-- Opening Marker --
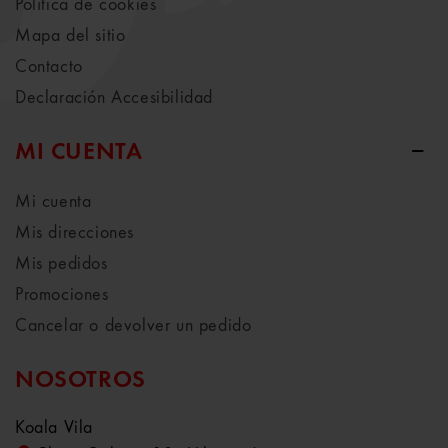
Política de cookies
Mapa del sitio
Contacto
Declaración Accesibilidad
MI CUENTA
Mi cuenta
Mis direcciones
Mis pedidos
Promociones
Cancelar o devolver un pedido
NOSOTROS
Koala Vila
-- Closing Marker --
-- Opening Marker --
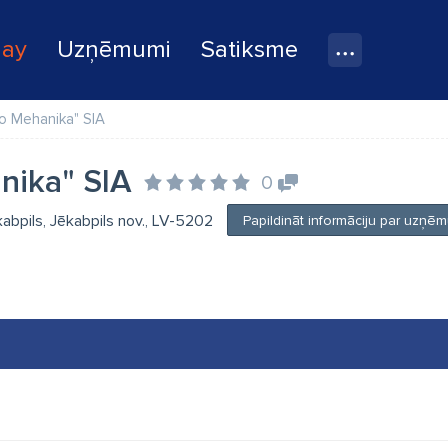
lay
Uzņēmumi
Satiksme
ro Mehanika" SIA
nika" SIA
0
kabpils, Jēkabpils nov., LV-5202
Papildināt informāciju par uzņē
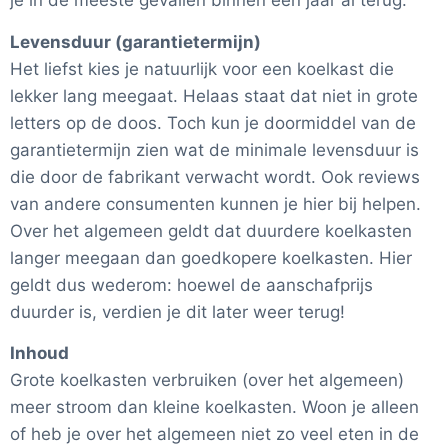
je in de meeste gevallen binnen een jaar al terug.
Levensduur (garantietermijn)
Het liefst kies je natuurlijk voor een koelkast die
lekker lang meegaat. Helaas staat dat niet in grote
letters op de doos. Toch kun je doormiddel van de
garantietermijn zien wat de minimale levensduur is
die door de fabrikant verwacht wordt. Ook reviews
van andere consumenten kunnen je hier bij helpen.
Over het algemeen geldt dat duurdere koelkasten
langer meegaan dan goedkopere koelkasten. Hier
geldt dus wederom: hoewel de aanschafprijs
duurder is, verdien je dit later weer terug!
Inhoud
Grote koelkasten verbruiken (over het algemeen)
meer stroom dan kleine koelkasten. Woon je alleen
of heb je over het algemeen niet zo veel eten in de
-- Closing Marker --
-- Opening Marker --
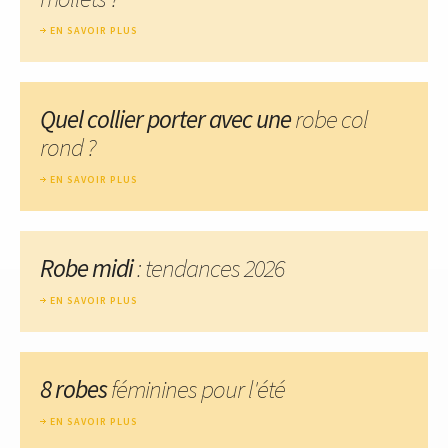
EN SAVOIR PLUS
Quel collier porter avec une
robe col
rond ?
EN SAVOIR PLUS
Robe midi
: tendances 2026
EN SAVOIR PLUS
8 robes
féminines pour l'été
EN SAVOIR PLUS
-- Closing Marker --
Exercise details - Output the stretch of the records from the line containing "je in de meeste" through the line containing "die door de" as a numbered list, omitting blank lines.

Exercise response -
1. je in de meeste gevallen binnen een jaar al terug.
2. Levensduur (garantietermijn)
3. Het liefst kies je natuurlijk voor een koelkast die
4. lekker lang meegaat. Helaas staat dat niet in grote
5. letters op de doos. Toch kun je doormiddel van de
6. garantietermijn zien wat de minimale levensduur is
7. die door de fabrikant verwacht wordt. Ook reviews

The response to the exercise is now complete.